Virus updates aside, looking ahead to this coming week we have an ECB monetary policy meeting; UK industrial production and monthly GDP; US CPI; and Chinese CPI and import/export data.  In addition, Rishi Sunak, our new Chancellor, will present his Budget Statement on Wednesday 11 March 2020.

We are also rapidly approaching the tax year end and so we would like to remind you that if you have not already taken advantage of your ISA allowance, now is the time to act.  The current limit is £20,000 and if you don’t use it by 5 April 2020, you will lose it.
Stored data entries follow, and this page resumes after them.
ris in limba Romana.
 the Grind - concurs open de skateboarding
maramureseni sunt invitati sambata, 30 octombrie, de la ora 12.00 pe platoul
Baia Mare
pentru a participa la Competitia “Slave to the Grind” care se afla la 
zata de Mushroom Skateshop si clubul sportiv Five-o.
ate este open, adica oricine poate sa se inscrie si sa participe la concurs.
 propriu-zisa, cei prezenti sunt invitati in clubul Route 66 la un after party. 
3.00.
Contact us using the details found in your email to start the process.

Investment Management Team

Monday 9th March 2020

Global equity markets have come under pressure this morning with the FTSE-100 trading around the 6,000 point level, down around 7% on the day, while the cost of a barrel of Brent oil is down over 20% at $35.

In addition to heightened fears over the spread of coronavirus cases, as we highlighted in our weekly update (to Friday 6 March 2020 – above), talks between OPEC and Russia to cut output in order to prop up the oil price collapsed.  Production cuts are needed to remove surplus oil as a result of reduced oil demand caused by the coronavirus outbreak.  However, the breakdown in talks has resulted in an oil price war as Saudi Arabia has announced it will increase production from April 2020 to protect their market share.

As we also highlighted, rationally, a lower oil price benefits consumers (as they have more disposable income) and businesses (as the manufacture and transportation costs of goods fall).  Additionally, as a lower oil price will further dampen inflation, it will ensure interest rates are likely to be cut further.

Furthermore, in this Wednesday’s UK budget we are now expecting a fiscally generous budget that will help support employment and the UK economy, given the shutdowns in China and Italy.

While we appreciate that this volatility may be unsettling, there will always be periods of market uncertainty and volatility – and this is no different.  However, we would like to repeat our previous statements that although we remain positive on equities over the long-term, particularly those in Asia and Emerging Markets, with coronavirus infections rising globally there is a good chance equity market volatility will remain elevated in the short-term – hence we have a slightly higher than normal level of cash.

Additionally, as part of our investment process, we purposely diversify client portfolios across a number of geographies and asset classes and take a long-term approach to investing, because evidence shows that this leads to better outcomes for clients as we believe that time in the market is more important than trying to time the market.

Despite the fact that we continue to expect global equity market volatility to remain elevated in the short-term, as long-term investors we see the recent decline in equity prices as an over-reaction and as a result we believe that there are opportunities to make long-term gains as equity market panics are almost always the best time to invest.